Commissioners of professional sports in America do not have easy jobs. While being the leader of the National Football League would mean more to me than being President of the United States, I realize it can be a daunting and thankless job.
I believe that the best way for any new commissioner to come into his or her new assignment is to do so quietly and without much fanfare.
While National Basketball Association Commissioner Adam Silver certainly could have never expected he’d be facing the crisis he did with LA Clippers’ former owner Donald Sterling, he did so with grace and suitable forcefulness.
New Major League Baseball Commissioner Rob Manfred has decided that coming into his new post quietly was apparently not an option.

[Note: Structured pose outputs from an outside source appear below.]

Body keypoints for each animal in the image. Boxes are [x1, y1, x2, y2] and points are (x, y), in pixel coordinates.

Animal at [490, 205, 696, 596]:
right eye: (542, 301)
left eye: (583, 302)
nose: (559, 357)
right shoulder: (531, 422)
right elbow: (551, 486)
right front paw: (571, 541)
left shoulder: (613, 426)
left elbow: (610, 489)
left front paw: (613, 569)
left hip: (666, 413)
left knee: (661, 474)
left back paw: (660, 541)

In a recent interview, Manfred expressed his willingness to ban the practice of defensive over-shifting. This is what is done to combat heavy pull-hitters in the game. My initial was one of curiosity but the more I thought about it the more I couldn’t help but wonder “what in the wide world of sports would motivate this move?”
Well, let’s look to the current sport in the country that holds the title of “America’s Pastime” and that would be the National Football League. If you didn’t think Commissioner Roger Goodell was all about money then you must have missed former Commissioner Paul Tagliabue’s comments. But that isn’t what I’m getting at.

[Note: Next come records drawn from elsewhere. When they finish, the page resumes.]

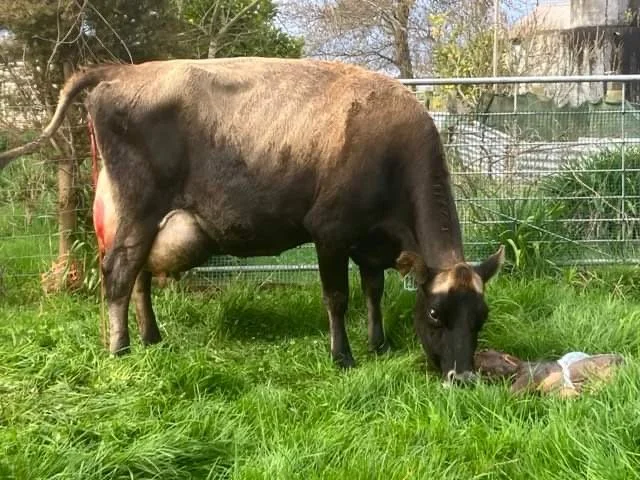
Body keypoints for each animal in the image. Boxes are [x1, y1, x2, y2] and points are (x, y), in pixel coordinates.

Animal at [0, 57, 504, 382]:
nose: (464, 378)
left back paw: (151, 337)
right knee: (118, 276)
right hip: (136, 209)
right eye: (436, 314)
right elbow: (337, 298)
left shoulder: (371, 242)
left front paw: (379, 343)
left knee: (139, 275)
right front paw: (343, 356)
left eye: (481, 317)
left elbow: (374, 291)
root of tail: (125, 70)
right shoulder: (330, 231)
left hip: (146, 221)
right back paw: (120, 349)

Goodell’s affect on the NFL has been one of increasing revenue and for him, that’s meant increasing offensive output. More scoring appeals to average fans and it appeals even more to those millions who participate in fantasy football.
Now go back to Manfred’s proposal to eliminate the shift in professional baseball. If he gets his wish and players are forced to cover “zones” on the diamond, that means pull hitters will gain a decided advantage in hitting. More hitting means more offense which in turn means more runs. And who doesn’t love more scoring right?
If you aren’t following here’s the example. Batter A is a dead-pull hitter and is right-handed. Many baseball managers will put the “shift on” sliding the third baseman to the fair/foul line… Will slide the shortstop towards the third baseman’s natural position… Will slide the second baseman to the left of second base, or more towards the shortstop’s natural spot.
The first baseman therefore is the only infielder to the right side of the diamond. The outfield will naturally shift as well meaning the left fielder goes to the line, the center fielder moves well left and the right fielder moves towards center.
Commons sense tells the manager that if Batter A is a dead-pull guy and you’ve got all of your defense over there to defend him, then he’ll have the pitcher work to get the ball hit there.
Now imagine shifts like this aren’t allowed. A dead-pull hitter now has just the third baseman, shortstop and left fielder to contend with while in a shift, he has the center fielder and the second baseman added to the equation.
Is Manfred’s suggestion the worst idea in the world? Now, it probably isn’t in the grand scheme of things but this is not the way I would imagine he wanted to put his first stamp as commissioner on the game. If Manfred can learn anything, perhaps he needs to keep an eye on those NFL offices in New York City where they can’t do anything right.
Baseball has a prime opportunity to regain some favor with basic fans but drastically altering the defense of baseball isn’t a good way to do it.